Due to negative experiences like these (6,4547), we found it important to ask the Sami society about what Myrvoll (48) calls “collective consent” to conduct our research project. This was in respect for their right to control the knowledge production about themselves in the disability field. We therefore visited the Sami Parliament, presented the project to representatives and got their approval. Useful input from the representatives were taken into account; for example, the Parliament stressed the importance of having a sample including all parts of Norwegian Sàpmi, as much earlier research was conducted mainly with participants from the northern part. We acted on the advice from the Sami Parliament and made a strategic sample including individuals from both the Lule-, Southern- and Nothern Sami areas, and also some Sami living outside these areas. The collective consent from Sami parliament does, however, not absolve us as researchers from the need of obtaining informed consent from the participants. Hence, in addition to the collective consent, the Sami persons experiencing disability and/or their parent or guardian also had to consent. In 1997, the Sami Parliament in Norway reached a unanimous decision that ethical guidelines for Sami research had to be drawn up. Such guidelines are, however, still to be created (21). Hence, today Sami indigenous research in Norway is in the situation that the concept of the participation of indigenous communities in research is not an integral part of the Norwegian ethical guidelines (21).

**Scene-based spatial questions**
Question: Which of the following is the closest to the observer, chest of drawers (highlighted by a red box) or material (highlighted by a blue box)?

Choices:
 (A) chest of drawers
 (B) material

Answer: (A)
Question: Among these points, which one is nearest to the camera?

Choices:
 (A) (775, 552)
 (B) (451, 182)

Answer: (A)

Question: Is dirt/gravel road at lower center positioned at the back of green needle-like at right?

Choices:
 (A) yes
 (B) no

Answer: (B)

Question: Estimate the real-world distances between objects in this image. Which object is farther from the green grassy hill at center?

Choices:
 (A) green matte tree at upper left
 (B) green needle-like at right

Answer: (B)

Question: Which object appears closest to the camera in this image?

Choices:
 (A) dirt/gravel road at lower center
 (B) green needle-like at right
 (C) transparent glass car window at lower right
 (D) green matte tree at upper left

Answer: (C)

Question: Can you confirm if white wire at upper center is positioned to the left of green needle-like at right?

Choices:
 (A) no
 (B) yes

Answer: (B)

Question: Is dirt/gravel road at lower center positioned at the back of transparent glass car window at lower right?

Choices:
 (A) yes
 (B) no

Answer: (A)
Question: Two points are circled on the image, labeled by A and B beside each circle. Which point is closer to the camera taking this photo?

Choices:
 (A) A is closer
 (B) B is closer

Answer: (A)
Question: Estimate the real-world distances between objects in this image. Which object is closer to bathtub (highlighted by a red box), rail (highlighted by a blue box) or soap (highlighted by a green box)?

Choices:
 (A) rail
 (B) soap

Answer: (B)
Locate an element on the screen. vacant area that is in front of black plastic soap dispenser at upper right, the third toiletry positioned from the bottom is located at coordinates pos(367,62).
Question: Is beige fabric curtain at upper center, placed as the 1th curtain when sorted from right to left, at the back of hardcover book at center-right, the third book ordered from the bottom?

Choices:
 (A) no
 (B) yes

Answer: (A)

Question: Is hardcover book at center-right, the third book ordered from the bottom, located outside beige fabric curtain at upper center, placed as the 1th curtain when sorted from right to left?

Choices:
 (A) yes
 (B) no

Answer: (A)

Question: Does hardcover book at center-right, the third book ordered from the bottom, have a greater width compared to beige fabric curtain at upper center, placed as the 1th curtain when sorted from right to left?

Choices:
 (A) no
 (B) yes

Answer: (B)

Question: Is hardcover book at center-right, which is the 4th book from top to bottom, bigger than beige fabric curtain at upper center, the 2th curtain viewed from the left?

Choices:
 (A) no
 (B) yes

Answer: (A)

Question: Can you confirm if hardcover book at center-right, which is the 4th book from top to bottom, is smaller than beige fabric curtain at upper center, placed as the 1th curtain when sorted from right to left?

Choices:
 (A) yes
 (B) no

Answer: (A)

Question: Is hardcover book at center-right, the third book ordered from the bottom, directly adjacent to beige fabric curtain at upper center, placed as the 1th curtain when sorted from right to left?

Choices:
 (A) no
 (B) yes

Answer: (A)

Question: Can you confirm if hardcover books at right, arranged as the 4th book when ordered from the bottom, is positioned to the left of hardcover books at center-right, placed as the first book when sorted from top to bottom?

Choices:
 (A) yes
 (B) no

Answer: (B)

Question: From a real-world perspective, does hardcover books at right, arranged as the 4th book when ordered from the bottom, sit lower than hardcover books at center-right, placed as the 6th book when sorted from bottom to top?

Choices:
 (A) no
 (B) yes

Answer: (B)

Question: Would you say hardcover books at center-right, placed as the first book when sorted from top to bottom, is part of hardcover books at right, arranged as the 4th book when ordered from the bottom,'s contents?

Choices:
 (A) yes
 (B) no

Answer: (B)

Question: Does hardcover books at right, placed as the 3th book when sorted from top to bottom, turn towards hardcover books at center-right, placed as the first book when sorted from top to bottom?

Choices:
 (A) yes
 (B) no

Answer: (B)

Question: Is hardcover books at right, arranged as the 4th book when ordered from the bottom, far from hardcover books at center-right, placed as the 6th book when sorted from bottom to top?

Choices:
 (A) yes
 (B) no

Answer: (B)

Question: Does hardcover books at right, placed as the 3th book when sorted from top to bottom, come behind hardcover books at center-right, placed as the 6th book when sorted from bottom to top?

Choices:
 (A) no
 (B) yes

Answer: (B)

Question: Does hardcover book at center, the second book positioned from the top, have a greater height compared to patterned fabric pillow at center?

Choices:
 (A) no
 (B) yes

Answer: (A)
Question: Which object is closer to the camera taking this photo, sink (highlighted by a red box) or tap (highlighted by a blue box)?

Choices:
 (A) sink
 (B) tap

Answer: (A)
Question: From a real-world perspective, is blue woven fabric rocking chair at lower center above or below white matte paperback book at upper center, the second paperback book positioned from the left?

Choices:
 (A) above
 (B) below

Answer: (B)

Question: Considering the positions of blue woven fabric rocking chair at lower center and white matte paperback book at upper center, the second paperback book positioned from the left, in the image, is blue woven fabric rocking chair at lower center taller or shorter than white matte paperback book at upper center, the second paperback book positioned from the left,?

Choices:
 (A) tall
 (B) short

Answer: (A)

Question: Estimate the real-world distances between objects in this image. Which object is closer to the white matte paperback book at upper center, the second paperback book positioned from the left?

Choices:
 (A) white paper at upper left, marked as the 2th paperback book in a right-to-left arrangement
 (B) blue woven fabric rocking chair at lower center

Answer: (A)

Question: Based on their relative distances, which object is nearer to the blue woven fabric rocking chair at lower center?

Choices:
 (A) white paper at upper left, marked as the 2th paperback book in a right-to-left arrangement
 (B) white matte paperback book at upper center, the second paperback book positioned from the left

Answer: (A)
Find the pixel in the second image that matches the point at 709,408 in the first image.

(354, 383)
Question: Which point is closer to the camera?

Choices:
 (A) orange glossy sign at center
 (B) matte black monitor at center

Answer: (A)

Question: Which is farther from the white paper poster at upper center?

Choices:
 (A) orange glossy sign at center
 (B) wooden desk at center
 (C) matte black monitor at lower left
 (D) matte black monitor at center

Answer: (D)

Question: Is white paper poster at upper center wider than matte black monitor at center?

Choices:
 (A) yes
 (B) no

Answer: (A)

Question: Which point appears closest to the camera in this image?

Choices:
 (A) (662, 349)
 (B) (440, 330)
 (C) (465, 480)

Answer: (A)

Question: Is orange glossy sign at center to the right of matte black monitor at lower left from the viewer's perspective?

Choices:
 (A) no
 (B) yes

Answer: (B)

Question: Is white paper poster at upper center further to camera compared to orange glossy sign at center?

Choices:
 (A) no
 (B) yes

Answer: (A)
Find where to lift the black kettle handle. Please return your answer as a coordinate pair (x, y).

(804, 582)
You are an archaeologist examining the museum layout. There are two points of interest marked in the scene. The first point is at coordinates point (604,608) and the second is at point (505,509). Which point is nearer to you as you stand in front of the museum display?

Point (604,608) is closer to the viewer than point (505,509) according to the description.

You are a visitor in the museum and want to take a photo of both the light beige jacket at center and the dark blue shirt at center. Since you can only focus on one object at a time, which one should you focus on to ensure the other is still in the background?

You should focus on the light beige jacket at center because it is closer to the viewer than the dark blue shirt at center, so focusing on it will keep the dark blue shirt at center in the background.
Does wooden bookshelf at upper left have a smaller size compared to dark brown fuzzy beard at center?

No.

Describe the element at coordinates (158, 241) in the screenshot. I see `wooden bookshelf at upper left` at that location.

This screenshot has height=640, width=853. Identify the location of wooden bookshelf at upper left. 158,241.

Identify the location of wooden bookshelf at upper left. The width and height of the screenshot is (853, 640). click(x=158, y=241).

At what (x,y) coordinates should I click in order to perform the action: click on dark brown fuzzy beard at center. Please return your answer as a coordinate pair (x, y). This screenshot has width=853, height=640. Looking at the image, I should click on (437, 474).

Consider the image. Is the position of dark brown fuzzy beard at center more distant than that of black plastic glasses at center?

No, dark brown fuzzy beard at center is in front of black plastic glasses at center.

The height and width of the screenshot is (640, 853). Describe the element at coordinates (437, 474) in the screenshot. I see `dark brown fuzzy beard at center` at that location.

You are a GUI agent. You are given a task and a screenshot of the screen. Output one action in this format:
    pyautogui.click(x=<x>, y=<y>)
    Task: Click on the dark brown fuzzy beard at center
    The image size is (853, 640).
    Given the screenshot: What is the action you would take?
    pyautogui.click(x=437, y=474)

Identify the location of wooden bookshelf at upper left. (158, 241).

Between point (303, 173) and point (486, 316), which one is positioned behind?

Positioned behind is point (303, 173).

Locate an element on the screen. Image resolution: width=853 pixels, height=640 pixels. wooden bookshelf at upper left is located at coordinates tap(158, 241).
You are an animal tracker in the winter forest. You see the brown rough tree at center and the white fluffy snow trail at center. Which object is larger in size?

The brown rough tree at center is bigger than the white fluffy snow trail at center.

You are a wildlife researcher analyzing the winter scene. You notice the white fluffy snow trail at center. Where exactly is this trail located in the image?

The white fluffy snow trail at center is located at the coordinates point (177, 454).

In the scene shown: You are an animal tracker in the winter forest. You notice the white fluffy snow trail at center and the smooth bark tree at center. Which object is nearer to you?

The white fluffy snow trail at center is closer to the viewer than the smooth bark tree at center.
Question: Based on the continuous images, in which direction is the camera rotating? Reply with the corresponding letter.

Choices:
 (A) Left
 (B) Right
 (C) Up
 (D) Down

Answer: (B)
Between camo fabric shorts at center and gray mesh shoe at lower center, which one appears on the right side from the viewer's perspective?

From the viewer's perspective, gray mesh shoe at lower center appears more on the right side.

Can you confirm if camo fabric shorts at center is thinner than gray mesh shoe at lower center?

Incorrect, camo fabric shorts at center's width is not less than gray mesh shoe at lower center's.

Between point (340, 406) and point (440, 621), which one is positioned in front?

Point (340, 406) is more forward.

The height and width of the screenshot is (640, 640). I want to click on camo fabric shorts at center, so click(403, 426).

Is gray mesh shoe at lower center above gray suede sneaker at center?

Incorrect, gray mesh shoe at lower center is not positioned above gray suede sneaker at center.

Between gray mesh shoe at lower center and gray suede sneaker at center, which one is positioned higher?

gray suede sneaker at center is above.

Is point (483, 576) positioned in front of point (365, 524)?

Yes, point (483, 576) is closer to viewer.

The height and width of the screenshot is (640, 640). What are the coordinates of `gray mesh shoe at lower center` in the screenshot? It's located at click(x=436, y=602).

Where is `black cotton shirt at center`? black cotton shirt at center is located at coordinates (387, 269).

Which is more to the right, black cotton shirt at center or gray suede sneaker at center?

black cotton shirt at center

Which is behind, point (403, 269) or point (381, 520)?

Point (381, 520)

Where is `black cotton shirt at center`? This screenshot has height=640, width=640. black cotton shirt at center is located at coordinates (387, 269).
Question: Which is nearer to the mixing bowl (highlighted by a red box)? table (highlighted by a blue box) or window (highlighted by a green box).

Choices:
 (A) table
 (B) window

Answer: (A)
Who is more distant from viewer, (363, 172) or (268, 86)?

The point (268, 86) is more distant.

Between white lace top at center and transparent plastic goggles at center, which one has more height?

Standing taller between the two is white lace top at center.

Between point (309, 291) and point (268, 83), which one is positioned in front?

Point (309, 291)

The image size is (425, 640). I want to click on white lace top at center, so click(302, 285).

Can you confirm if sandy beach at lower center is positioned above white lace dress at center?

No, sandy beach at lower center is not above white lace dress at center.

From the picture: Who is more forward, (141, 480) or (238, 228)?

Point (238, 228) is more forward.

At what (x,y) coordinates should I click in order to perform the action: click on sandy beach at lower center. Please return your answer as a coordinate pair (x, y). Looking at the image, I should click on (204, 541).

**Exercise instructions**
1. According to the passage on Sami research ethics, what did the Sami Parliament in Norway decide unanimously in 1997?
2. Write out the entries word for word, beginning with their first line and continuing through the line that contains "Question: Among these".

**Answers by task**
1. It decided that ethical guidelines for Sami research had to be drawn up.

2.
Question: Which of the following is the closest to the observer, chest of drawers (highlighted by a red box) or material (highlighted by a blue box)?

Choices:
 (A) chest of drawers
 (B) material

Answer: (A)
Question: Among these points, which one is nearest to the camera?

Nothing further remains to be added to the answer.